Why did Google & Facebook stop using the traditional network connection?

Purnendu Kar
Nerd For Tech
Published in
4 min readMay 3, 2021

With the increase in user base google needed to an efficient to handle the requests. Before we proceed toward answer why google stopped using the TCP connection let’s understand the basic.

Protocol Layer

Protocol Layer
Protocol Layer

As you can refer to the above diagram. There are 4 layers in the protocol layer, Let’s understand all the layer in details.

Network Access Layer:

This is the bottom-most layer in the protocol layer. This is a layer that provides the means for the system to deliver data to the other devices on a directly attached network.

Internet Layer:

This layer has an internet protocol that provides an identification and location system for computers on networks and routes traffic across the Internet.

Transport Layer:

The transport layer provides the communication services directly to the application processes running on different hosts. Here we have two types of Protocol TCP and UDP.
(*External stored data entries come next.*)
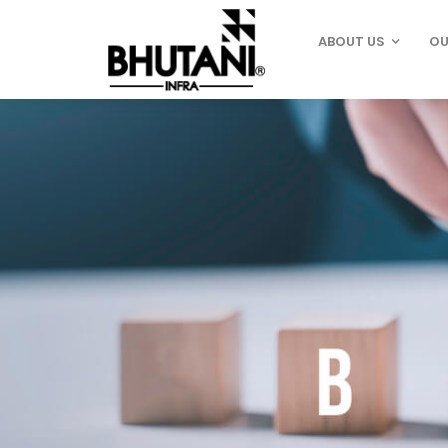
ABOUT US
OU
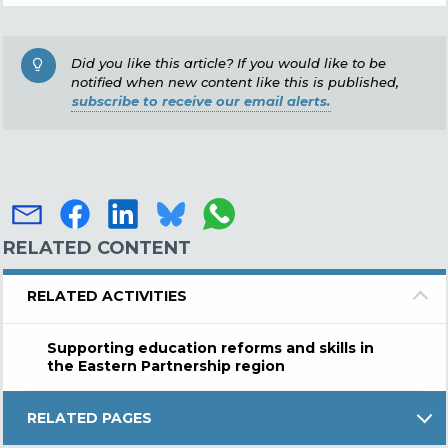
Did you like this article? If you would like to be
notified when new content like this is published,
subscribe to receive our email alerts.
RELATED CONTENT
RELATED ACTIVITIES
Supporting education reforms and skills in
the Eastern Partnership region
RELATED PAGES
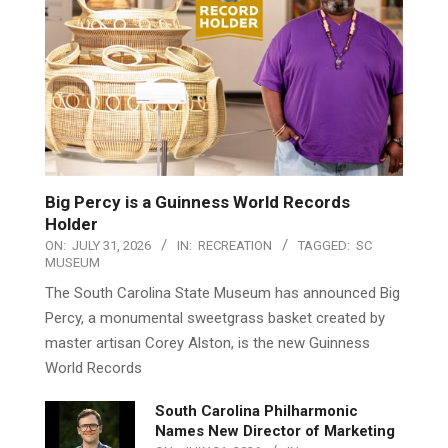
Big Percy is a Guinness World Records
Holder
ON:
JULY 31, 2026
IN:
RECREATION
TAGGED:
SC
MUSEUM
The South Carolina State Museum has announced Big
Percy, a monumental sweetgrass basket created by
master artisan Corey Alston, is the new Guinness
World Records
South Carolina Philharmonic
Names New Director of Marketing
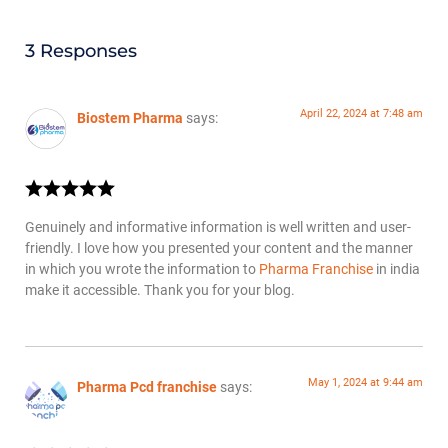
3 Responses
April 22, 2024 at 7:48 am
Biostem Pharma
says:
Genuinely and informative information is well written and user-
friendly. I love how you presented your content and the manner
in which you wrote the information to
Pharma Franchise
in india
make it accessible. Thank you for your blog.
May 1, 2024 at 9:44 am
Pharma Pcd franchise
says:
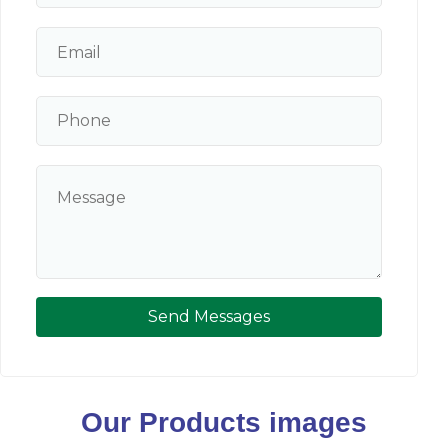
Send Messages
Our Products images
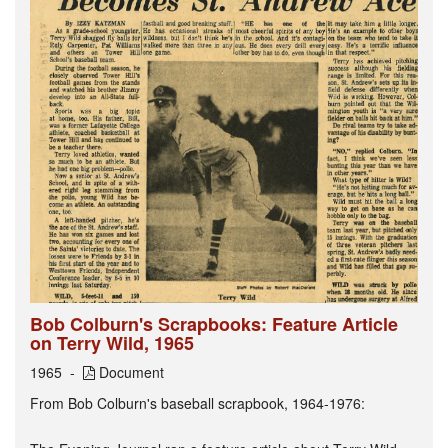
Bob Colburn's Scrapbooks: Feature Article
on Terry Wild, 1965
1965
Document
From Bob Colburn's baseball scrapbook, 1964-1976:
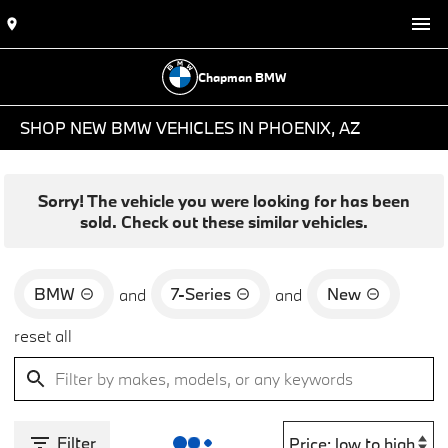
Chapman BMW
SHOP NEW BMW VEHICLES IN PHOENIX, AZ
Sorry! The vehicle you were looking for has been
sold. Check out these similar vehicles.
BMW
7-Series
New
and
and
reset all
Filter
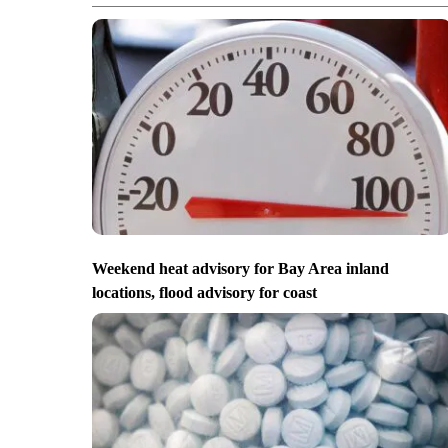
Weekend heat advisory for Bay Area inland
locations, flood advisory for coast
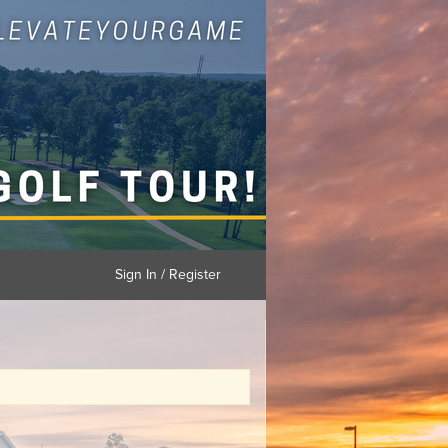
Sign In / Register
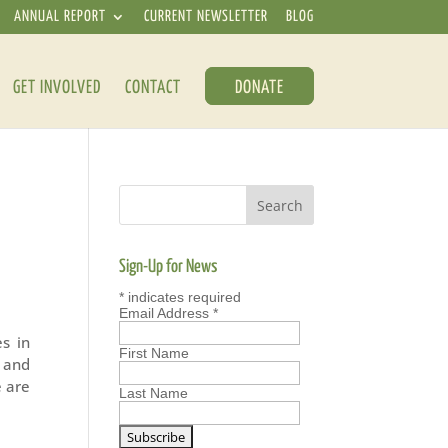
ANNUAL REPORT
CURRENT NEWSLETTER
BLOG
GET INVOLVED
CONTACT
DONATE
Sign-Up for News
*
indicates required
Email Address
*
s in
First Name
n and
e are
Last Name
  • TCP: This is the protocol that follows the 3-way handshake principle. In this Client send a request to the server and the server send a response, after the client again send an acknowledgement that it has received the response. If the server doesn't get the acknowledgement from the client then it will send the response again, as it will consider that response is not received by the client.
  • UDP: In this protocol, the client establishes a connection and send a request and the server send the response. The response can be sent in multiple segments. And the client doesn’t send an acknowledgement that it has received the response. So the server doesn’t care if the client gets the response or not, it just sends the response.
UDP & TCP

Application Layer

An application layer is an abstraction layer that specifies the shared communications protocols and interface methods used by hosts in a communications network.

Understanding HTTP

Now you get a basic idea of the network layers, now let’s see what’s the difference between HTTP1.1 and HTTP2. Which is the part of the application layer. The HTTP protocol is used to transmit hypermedia documents, such as HTML. It was designed to make communication possible between web browsers and web servers.

HTTP 1.1 vs HTTP 2

In HTTP 1.1 protocol one TCP connection is established for each request call. Whereas in HTTP 2 protocol works as a stream, it establishes one TCP connection in which multiple request and response send and received by the client.

Why HTTP 2?

In HTTP 1.1 for each request call, one connection is established. And suppose a website has 1 million users, and for a particular page, there is 20 request call need. If all 1 million users open that page at the same time then it requires 20 million connections to be established at the same time. Which could lead to a DOS attack.

So to prevent this browser has limited the request to 6 request call at a time, which mean 6 connections can be established by the browser at a time for each page opened. If any connection is closed then only a new connection will be established.

With HTTP2 in a single connection, multiple requests can be sent at the same time. Which mean in single connection I can perform 20 request call at once. Because of this page will also be loaded in less time.

The drawback of HTTP 2

As HTTP 2 use the streaming concept, a problem is that if the client doesn’t receive a response for a particular request, the client won’t call that request again.

HTTP 3

Here comes the twist, HTTP 3 is implemented over QUIC. QUIC is a protocol designed by Google to take the best of TCP+TLS and optimise the performance of HTTP protocol.

TCP + TLS takes about 6 round trip for a connection. On the other side QUIC over UDP takes about 1–2 round trip. QUIC includes loss control, congestion feedback.

But as QUIC is implemented over UDP you may get the disadvantage by earlier points, if a packet is lost then it’s lost.

QUIC has one more feature that it doesn’t build a connection between client and server but client IP: port and server IP: port. QUIC make a connection’s UUID which is independent of IPs. By this, you get the advantage that you can switch your internet connections without losing the data and the connection could stay live.

TLS is used for encryption purpose. It helps to encrypt and decrypt the package.

Conclusion

Google and Facebook switched to QUIC which is more optimised, faster and large bandwidth compared to traditional HTTP connections protocols. Which automatically reduce the processing cost and improves the performance experience for the user.